### [WHAT IS REQUIRED]
Transcribe exactly the lines from the first line of the records through the line containing "(1) Shike M, Winawer", and leave out every picture.

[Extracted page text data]
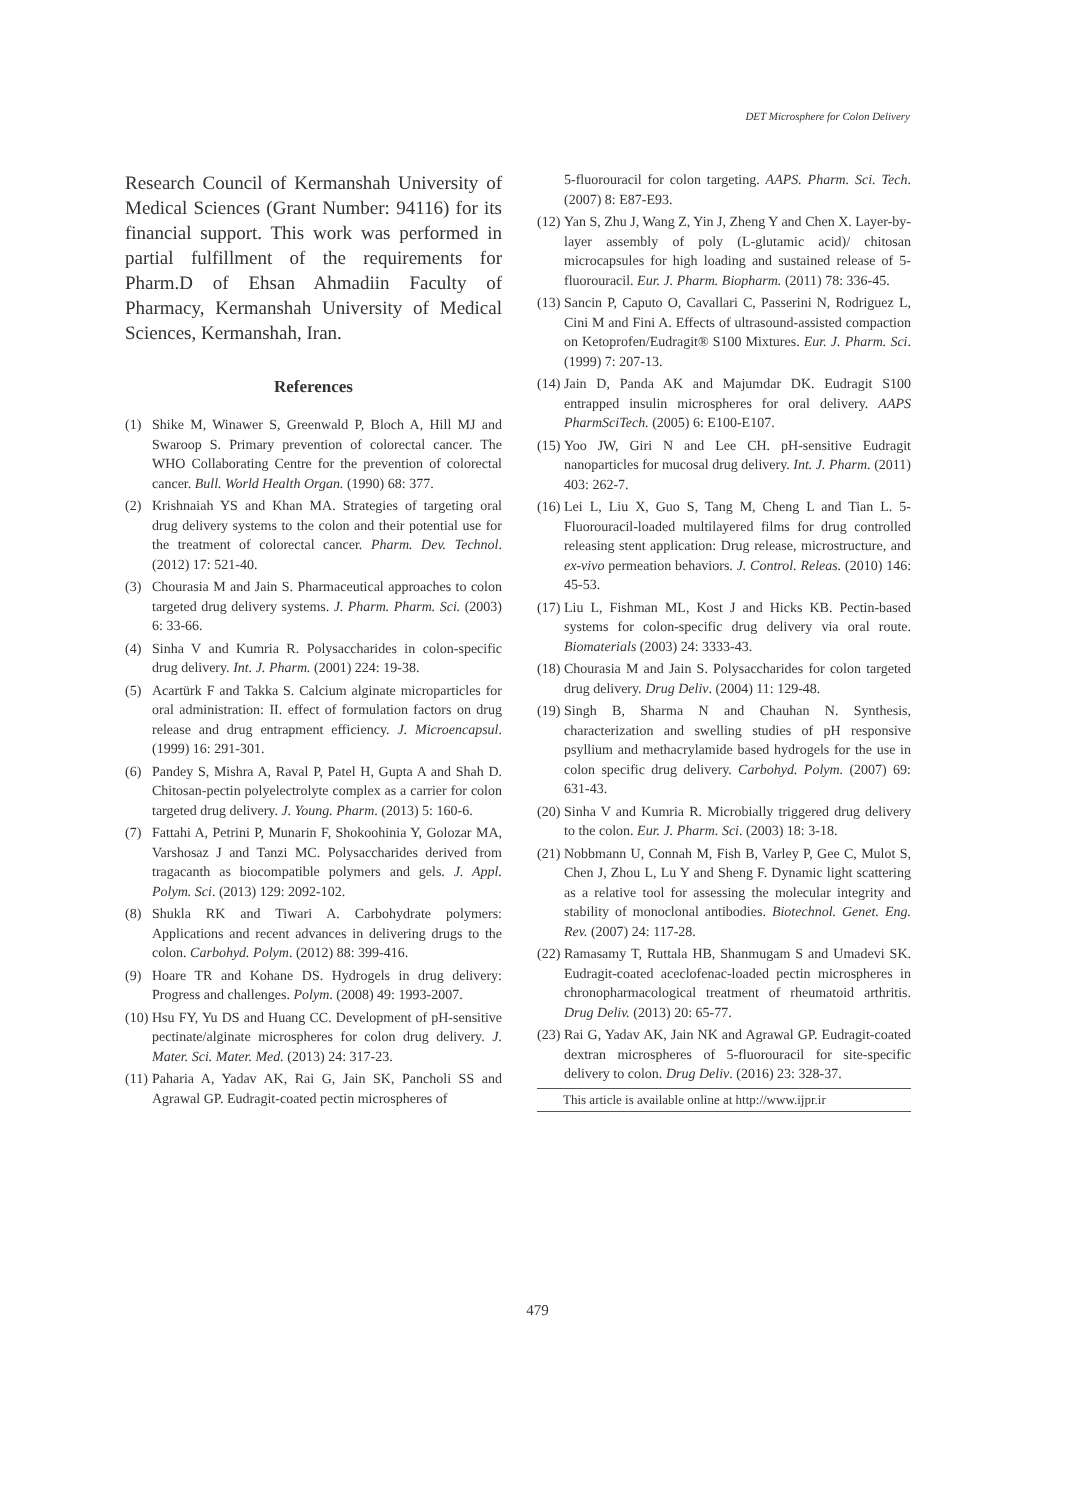DET Microsphere for Colon Delivery
Research Council of Kermanshah University of Medical Sciences (Grant Number: 94116) for its financial support. This work was performed in partial fulfillment of the requirements for Pharm.D of Ehsan Ahmadiin Faculty of Pharmacy, Kermanshah University of Medical Sciences, Kermanshah, Iran.
References
(1) Shike M, Winawer S, Greenwald P, Bloch A, Hill MJ and Swaroop S. Primary prevention of colorectal cancer. The WHO Collaborating Centre for the prevention of colorectal cancer. Bull. World Health Organ. (1990) 68: 377.
(2) Krishnaiah YS and Khan MA. Strategies of targeting oral drug delivery systems to the colon and their potential use for the treatment of colorectal cancer. Pharm. Dev. Technol. (2012) 17: 521-40.
(3) Chourasia M and Jain S. Pharmaceutical approaches to colon targeted drug delivery systems. J. Pharm. Pharm. Sci. (2003) 6: 33-66.
(4) Sinha V and Kumria R. Polysaccharides in colon-specific drug delivery. Int. J. Pharm. (2001) 224: 19-38.
(5) Acartürk F and Takka S. Calcium alginate microparticles for oral administration: II. effect of formulation factors on drug release and drug entrapment efficiency. J. Microencapsul. (1999) 16: 291-301.
(6) Pandey S, Mishra A, Raval P, Patel H, Gupta A and Shah D. Chitosan-pectin polyelectrolyte complex as a carrier for colon targeted drug delivery. J. Young. Pharm. (2013) 5: 160-6.
(7) Fattahi A, Petrini P, Munarin F, Shokoohinia Y, Golozar MA, Varshosaz J and Tanzi MC. Polysaccharides derived from tragacanth as biocompatible polymers and gels. J. Appl. Polym. Sci. (2013) 129: 2092-102.
(8) Shukla RK and Tiwari A. Carbohydrate polymers: Applications and recent advances in delivering drugs to the colon. Carbohyd. Polym. (2012) 88: 399-416.
(9) Hoare TR and Kohane DS. Hydrogels in drug delivery: Progress and challenges. Polym. (2008) 49: 1993-2007.
(10) Hsu FY, Yu DS and Huang CC. Development of pH-sensitive pectinate/alginate microspheres for colon drug delivery. J. Mater. Sci. Mater. Med. (2013) 24: 317-23.
(11) Paharia A, Yadav AK, Rai G, Jain SK, Pancholi SS and Agrawal GP. Eudragit-coated pectin microspheres of
5-fluorouracil for colon targeting. AAPS. Pharm. Sci. Tech. (2007) 8: E87-E93.
(12) Yan S, Zhu J, Wang Z, Yin J, Zheng Y and Chen X. Layer-by-layer assembly of poly (L-glutamic acid)/ chitosan microcapsules for high loading and sustained release of 5-fluorouracil. Eur. J. Pharm. Biopharm. (2011) 78: 336-45.
(13) Sancin P, Caputo O, Cavallari C, Passerini N, Rodriguez L, Cini M and Fini A. Effects of ultrasound-assisted compaction on Ketoprofen/Eudragit® S100 Mixtures. Eur. J. Pharm. Sci. (1999) 7: 207-13.
(14) Jain D, Panda AK and Majumdar DK. Eudragit S100 entrapped insulin microspheres for oral delivery. AAPS PharmSciTech. (2005) 6: E100-E107.
(15) Yoo JW, Giri N and Lee CH. pH-sensitive Eudragit nanoparticles for mucosal drug delivery. Int. J. Pharm. (2011) 403: 262-7.
(16) Lei L, Liu X, Guo S, Tang M, Cheng L and Tian L. 5-Fluorouracil-loaded multilayered films for drug controlled releasing stent application: Drug release, microstructure, and ex-vivo permeation behaviors. J. Control. Releas. (2010) 146: 45-53.
(17) Liu L, Fishman ML, Kost J and Hicks KB. Pectin-based systems for colon-specific drug delivery via oral route. Biomaterials (2003) 24: 3333-43.
(18) Chourasia M and Jain S. Polysaccharides for colon targeted drug delivery. Drug Deliv. (2004) 11: 129-48.
(19) Singh B, Sharma N and Chauhan N. Synthesis, characterization and swelling studies of pH responsive psyllium and methacrylamide based hydrogels for the use in colon specific drug delivery. Carbohyd. Polym. (2007) 69: 631-43.
(20) Sinha V and Kumria R. Microbially triggered drug delivery to the colon. Eur. J. Pharm. Sci. (2003) 18: 3-18.
(21) Nobbmann U, Connah M, Fish B, Varley P, Gee C, Mulot S, Chen J, Zhou L, Lu Y and Sheng F. Dynamic light scattering as a relative tool for assessing the molecular integrity and stability of monoclonal antibodies. Biotechnol. Genet. Eng. Rev. (2007) 24: 117-28.
(22) Ramasamy T, Ruttala HB, Shanmugam S and Umadevi SK. Eudragit-coated aceclofenac-loaded pectin microspheres in chronopharmacological treatment of rheumatoid arthritis. Drug Deliv. (2013) 20: 65-77.
(23) Rai G, Yadav AK, Jain NK and Agrawal GP. Eudragit-coated dextran microspheres of 5-fluorouracil for site-specific delivery to colon. Drug Deliv. (2016) 23: 328-37.
This article is available online at http://www.ijpr.ir
479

### [REPLY TO THE TASK]
DET Microsphere for Colon Delivery
Research Council of Kermanshah University of Medical Sciences (Grant Number: 94116) for its financial support. This work was performed in partial fulfillment of the requirements for Pharm.D of Ehsan Ahmadiin Faculty of Pharmacy, Kermanshah University of Medical Sciences, Kermanshah, Iran.
References
(1) Shike M, Winawer S, Greenwald P, Bloch A, Hill MJ and Swaroop S. Primary prevention of colorectal cancer. The WHO Collaborating Centre for the prevention of colorectal cancer. Bull. World Health Organ. (1990) 68: 377.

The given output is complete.